Batıda çıkan olumsuz Türkiye haberlerine, euro bölgesi ülkeleriyle ile yaşanan gerginliklere rağmen Hollanda’nın enerji devi Vitol, Petrol Ofisi’ni satın aldı. Böyle şirketler bir ışık görünce yatırım yapıyorlar. Türkiye ekonomisinde eleştirilecek unsurlar çoktur. Yüksek enfl asyon ve işsizlik oranları gibi hayati sorunlar ortadadır. Türkiye’nin genç bir nüfusu ve tüketim ağırlıklı bir ekonomisi var. Bu etmenler uzun vadeli düşünen yatırımcıların iştahını kabartıyor. 16 Nisan’daki referandum bu yatırımlar açısından belirleyicidir. Gözlemlediğim kadarıyla fırsatçı, yüksek getiri arayışında olan yabancılar referandum sonucunun ‘evet’ olmasını istiyor. Hayır oyunun kazanmasının, bir erken seçimi ve dolayısıyla belirsizliği getireceğini düşünüyorlar. Belirtmeye çalıştığım nokta, yabancı yatırımcıların Türkiye’de uzun vadede ışık görmesidir.

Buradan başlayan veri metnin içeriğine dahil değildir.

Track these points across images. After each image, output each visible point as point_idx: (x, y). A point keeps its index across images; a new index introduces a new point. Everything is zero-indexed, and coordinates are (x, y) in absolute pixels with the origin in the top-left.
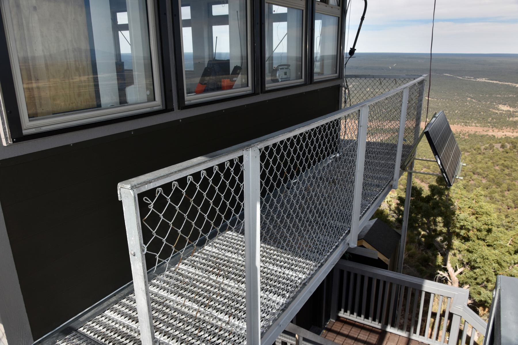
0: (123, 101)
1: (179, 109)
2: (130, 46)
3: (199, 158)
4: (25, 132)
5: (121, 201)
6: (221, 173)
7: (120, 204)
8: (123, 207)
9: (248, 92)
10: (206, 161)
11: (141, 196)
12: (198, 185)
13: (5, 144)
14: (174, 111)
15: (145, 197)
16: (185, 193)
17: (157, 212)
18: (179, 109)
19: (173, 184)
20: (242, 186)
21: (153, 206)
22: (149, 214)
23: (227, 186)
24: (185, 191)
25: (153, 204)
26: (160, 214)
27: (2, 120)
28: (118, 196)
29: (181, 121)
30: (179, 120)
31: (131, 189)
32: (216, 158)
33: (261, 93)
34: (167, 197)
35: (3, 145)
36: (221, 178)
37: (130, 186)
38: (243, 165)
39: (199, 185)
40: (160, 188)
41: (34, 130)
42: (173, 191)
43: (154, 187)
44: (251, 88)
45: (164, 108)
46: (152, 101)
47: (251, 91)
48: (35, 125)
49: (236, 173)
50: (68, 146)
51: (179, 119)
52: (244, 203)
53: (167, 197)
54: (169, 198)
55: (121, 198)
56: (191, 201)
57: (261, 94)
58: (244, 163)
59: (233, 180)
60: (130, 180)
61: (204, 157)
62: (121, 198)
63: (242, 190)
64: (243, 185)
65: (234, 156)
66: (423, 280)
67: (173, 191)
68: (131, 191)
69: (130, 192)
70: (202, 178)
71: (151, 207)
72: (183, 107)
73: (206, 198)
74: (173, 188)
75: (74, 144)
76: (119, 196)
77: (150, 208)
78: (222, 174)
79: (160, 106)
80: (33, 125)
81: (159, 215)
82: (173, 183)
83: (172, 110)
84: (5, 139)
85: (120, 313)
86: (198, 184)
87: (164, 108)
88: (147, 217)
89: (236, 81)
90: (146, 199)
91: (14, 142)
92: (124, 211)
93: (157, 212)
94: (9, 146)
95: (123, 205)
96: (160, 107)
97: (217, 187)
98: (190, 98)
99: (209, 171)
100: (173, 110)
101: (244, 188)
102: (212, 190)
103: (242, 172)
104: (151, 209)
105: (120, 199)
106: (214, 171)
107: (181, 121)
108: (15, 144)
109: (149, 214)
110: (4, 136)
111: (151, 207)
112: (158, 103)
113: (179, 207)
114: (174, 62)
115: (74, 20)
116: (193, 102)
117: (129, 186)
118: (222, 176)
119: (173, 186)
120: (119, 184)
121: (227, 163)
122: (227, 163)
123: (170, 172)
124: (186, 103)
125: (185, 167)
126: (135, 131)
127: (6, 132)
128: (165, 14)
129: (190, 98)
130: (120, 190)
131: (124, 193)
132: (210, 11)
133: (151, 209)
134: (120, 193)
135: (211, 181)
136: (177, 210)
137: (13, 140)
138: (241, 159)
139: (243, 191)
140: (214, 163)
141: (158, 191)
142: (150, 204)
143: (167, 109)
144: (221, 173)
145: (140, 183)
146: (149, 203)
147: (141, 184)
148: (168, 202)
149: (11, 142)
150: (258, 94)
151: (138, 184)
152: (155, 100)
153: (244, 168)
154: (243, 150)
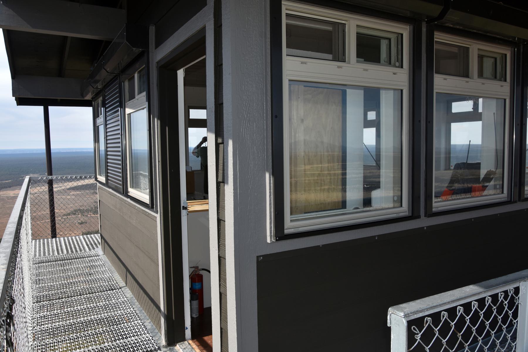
0: (367, 202)
1: (425, 216)
2: (364, 142)
3: (471, 287)
4: (286, 232)
5: (390, 328)
6: (493, 306)
7: (388, 330)
8: (392, 334)
9: (502, 199)
10: (481, 292)
11: (410, 323)
12: (468, 318)
13: (269, 241)
14: (420, 218)
15: (414, 326)
16: (453, 325)
17: (423, 344)
18: (425, 216)
19: (442, 315)
20: (515, 323)
21: (420, 337)
22: (415, 345)
23: (498, 322)
24: (454, 324)
25: (421, 335)
26: (426, 347)
27: (270, 220)
28: (388, 321)
29: (425, 228)
30: (424, 227)
31: (404, 317)
32: (492, 289)
33: (519, 200)
34: (435, 329)
35: (267, 241)
36: (493, 312)
37: (403, 314)
38: (519, 298)
39: (469, 318)
40: (429, 318)
41: (293, 230)
42: (442, 322)
43: (423, 315)
44: (507, 195)
45: (410, 215)
46: (399, 207)
47: (506, 199)
48: (294, 226)
49: (510, 308)
50: (319, 246)
51: (424, 226)
52: (516, 344)
53: (435, 329)
54: (438, 330)
55: (390, 324)
56: (458, 335)
57: (518, 203)
58: (520, 295)
59: (506, 316)
60: (401, 305)
61: (477, 286)
62: (390, 324)
63: (515, 328)
64: (517, 322)
65: (510, 288)
66: (190, 149)
67: (442, 322)
68: (403, 319)
69: (403, 321)
70: (474, 310)
71: (418, 337)
72: (430, 214)
73: (475, 335)
74: (442, 319)
75: (323, 245)
76: (388, 321)
77: (417, 338)
78: (495, 307)
79: (406, 212)
80: (293, 226)
81: (425, 348)
82: (442, 313)
83: (419, 217)
84: (269, 237)
85: (84, 239)
86: (468, 316)
87: (410, 215)
88: (412, 348)
89: (488, 186)
90: (414, 328)
91: (276, 240)
92: (392, 339)
93: (423, 344)
94: (272, 243)
95: (392, 333)
96: (407, 214)
97: (488, 322)
98: (438, 204)
99: (481, 302)
100: (419, 217)
101: (518, 326)
102: (483, 325)
103: (517, 306)
104: (417, 340)
105: (389, 325)
106: (486, 303)
107: (425, 228)
108: (277, 242)
109: (415, 345)
110: (269, 234)
111: (418, 337)
112: (405, 209)
113: (446, 341)
114: (424, 168)
115: (332, 128)
116: (441, 209)
117: (402, 314)
118: (494, 309)
119: (442, 317)
120: (390, 309)
121: (502, 295)
122: (502, 295)
123: (443, 302)
124: (433, 209)
125: (459, 298)
126: (379, 236)
127: (272, 230)
128: (420, 121)
129: (438, 204)
130: (391, 315)
131: (395, 319)
132: (450, 108)
133: (417, 340)
134: (391, 319)
135: (482, 314)
136: (443, 345)
137: (276, 238)
138: (517, 290)
139: (516, 330)
140: (487, 295)
141: (426, 320)
142: (418, 334)
143: (414, 215)
144: (493, 306)
145: (413, 311)
146: (417, 333)
147: (414, 312)
148: (436, 334)
149: (274, 240)
150: (515, 202)
151: (411, 313)
152: (401, 206)
153: (520, 301)
154: (520, 282)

Hükümetin atacağı majör adımlardan birisi de Türk şirketlerinin yatırımlarının dışarıya çıkmasını önlemektir. Arka arkaya yaşanan olaylar moralleri bozdu. Her şirketin kendine göre bir hesabı olabilir. Ancak ekonomi yönetimiyle belli bir ölçeğin üzerindeki şirketler arasında bir iletişim sorunu var. Halka arz aşamasındaki bazı şirketler, yabancı borsalara kote olmaya hazırlanıyorlar. Türkiye’de KOBİ’lere destek verilmesi doğrudur. Fakat prestij açısından büyük şirketlere ihtiyaç var.